Sur un an, le constat est encore plus parlant : les logements mis en chantier atteignent autour de 284 800 unités, en hausse d’environ 11,5% sur un an. Là encore, la courbe remonte, mais à un rythme bien plus modéré que celle des autorisations. Les professionnels du secteur mettent en évidence, depuis plusieurs années, un phénomène de décalage : les autorisations de construire repartent à la hausse, mais les logements mis en chantier suivent moins vite, sous l’effet cumulé de la hausse des coûts de construction, des taux d’intérêt et des incertitudes qui pèsent sur les promoteurs.

Une reprise fragile…

D’ailleurs, plusieurs spécialistes insistent sur le fait que ce rebond de mars s’inscrit surtout dans un mouvement de rattrapage. L’année 2025 a été jugée « catastrophique » pour le neuf. Fin du Pinel, retrait d’une partie des investisseurs, envolée des coûts : le secteur sort tout juste d’un trou d’air historique.

Dans ce contexte, le bond de plus de 33% des permis de construire en mars est vu à la fois comme un signal encourageant et comme la conséquence de dossiers retardés qui se débloquent. La nuance est donc de mise : la tendance est à un redémarrage, mais il reste très dépendant des mesures de soutien – statut du bailleur privé, nouveaux dispositifs d’aide, adaptation à la réglementation environnementale RE2020 ou encore mise en œuvre du zéro artificialisation nette (ZAN). Surtout, l’écart entre permis de construire et démarrage effectif des chantiers montre que les tensions de production demeurent bien présentes.

Résultat, le message est clair pour les ménages qui cherchent à acheter dans le neuf.

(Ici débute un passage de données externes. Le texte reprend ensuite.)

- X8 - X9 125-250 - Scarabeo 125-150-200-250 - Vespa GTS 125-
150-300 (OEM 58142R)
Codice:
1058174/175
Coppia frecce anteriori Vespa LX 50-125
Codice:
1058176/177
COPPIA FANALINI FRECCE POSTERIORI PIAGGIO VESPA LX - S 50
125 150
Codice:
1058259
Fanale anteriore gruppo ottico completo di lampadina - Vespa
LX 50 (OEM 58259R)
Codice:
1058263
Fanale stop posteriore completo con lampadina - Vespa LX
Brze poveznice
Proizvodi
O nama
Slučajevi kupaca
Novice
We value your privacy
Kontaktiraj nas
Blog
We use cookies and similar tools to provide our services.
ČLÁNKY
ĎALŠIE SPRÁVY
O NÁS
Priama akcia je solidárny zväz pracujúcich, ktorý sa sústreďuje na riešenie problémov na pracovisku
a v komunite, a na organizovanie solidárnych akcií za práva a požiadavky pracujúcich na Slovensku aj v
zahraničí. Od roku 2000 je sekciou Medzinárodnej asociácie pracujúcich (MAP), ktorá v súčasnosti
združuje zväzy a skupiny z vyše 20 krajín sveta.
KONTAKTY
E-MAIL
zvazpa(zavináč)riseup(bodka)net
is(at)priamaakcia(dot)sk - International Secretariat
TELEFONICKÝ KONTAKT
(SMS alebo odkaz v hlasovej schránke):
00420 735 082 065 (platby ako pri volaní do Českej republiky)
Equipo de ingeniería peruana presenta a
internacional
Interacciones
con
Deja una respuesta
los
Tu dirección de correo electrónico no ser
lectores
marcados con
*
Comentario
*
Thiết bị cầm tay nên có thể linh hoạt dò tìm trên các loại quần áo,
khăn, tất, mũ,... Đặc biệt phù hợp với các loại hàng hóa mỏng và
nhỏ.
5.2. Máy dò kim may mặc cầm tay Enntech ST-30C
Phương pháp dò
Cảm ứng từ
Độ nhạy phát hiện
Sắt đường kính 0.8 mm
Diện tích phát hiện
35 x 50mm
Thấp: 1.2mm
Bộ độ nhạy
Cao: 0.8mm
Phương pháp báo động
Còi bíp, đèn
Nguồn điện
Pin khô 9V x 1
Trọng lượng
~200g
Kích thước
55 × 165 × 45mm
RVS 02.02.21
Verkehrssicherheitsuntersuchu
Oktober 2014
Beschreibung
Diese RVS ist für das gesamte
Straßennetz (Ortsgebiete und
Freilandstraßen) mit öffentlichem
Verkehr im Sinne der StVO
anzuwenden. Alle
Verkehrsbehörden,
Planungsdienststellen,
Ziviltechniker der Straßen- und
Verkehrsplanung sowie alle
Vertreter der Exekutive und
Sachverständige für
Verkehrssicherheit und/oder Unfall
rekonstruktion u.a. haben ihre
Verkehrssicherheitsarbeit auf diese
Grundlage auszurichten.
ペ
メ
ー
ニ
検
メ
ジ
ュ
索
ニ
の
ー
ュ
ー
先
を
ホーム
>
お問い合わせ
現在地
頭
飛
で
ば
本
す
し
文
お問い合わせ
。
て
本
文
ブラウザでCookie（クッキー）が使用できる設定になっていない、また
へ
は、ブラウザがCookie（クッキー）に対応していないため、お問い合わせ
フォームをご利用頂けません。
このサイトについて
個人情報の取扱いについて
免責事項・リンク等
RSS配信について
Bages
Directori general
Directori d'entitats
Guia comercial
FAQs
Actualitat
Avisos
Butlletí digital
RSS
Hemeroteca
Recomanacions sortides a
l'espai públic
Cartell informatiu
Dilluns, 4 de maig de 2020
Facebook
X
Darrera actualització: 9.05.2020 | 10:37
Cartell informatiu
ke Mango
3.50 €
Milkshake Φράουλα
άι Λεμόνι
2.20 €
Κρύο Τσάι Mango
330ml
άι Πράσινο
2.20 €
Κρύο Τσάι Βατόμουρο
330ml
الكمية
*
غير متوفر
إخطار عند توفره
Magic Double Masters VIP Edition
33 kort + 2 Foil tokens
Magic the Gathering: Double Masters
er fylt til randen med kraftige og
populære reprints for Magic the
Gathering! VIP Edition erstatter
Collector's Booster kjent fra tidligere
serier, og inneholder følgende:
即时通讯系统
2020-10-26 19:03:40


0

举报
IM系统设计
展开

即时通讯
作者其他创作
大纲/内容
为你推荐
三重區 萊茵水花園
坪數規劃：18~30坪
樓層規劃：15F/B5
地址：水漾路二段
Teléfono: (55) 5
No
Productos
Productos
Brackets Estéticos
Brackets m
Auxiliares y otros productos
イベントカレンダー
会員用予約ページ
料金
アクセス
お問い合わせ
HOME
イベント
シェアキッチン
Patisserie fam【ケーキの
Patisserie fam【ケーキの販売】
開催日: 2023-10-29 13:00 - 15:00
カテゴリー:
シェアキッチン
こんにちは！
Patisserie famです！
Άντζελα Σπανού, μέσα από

L’offre pourrait, à court ou moyen terme, se densifier et atténuer certains phénomènes de pénurie, si la trajectoire se confirme. Mais il serait prématuré de compter sur un raccourcissement rapide des délais de construction. La filière doit encore faire face à des coûts élevés, à des contraintes réglementaires renforcées et à une main-d’œuvre très sollicitée. Une réalité bien tangible, qu’il faut intégrer dans l’équation avant d’espérer construire plus vite.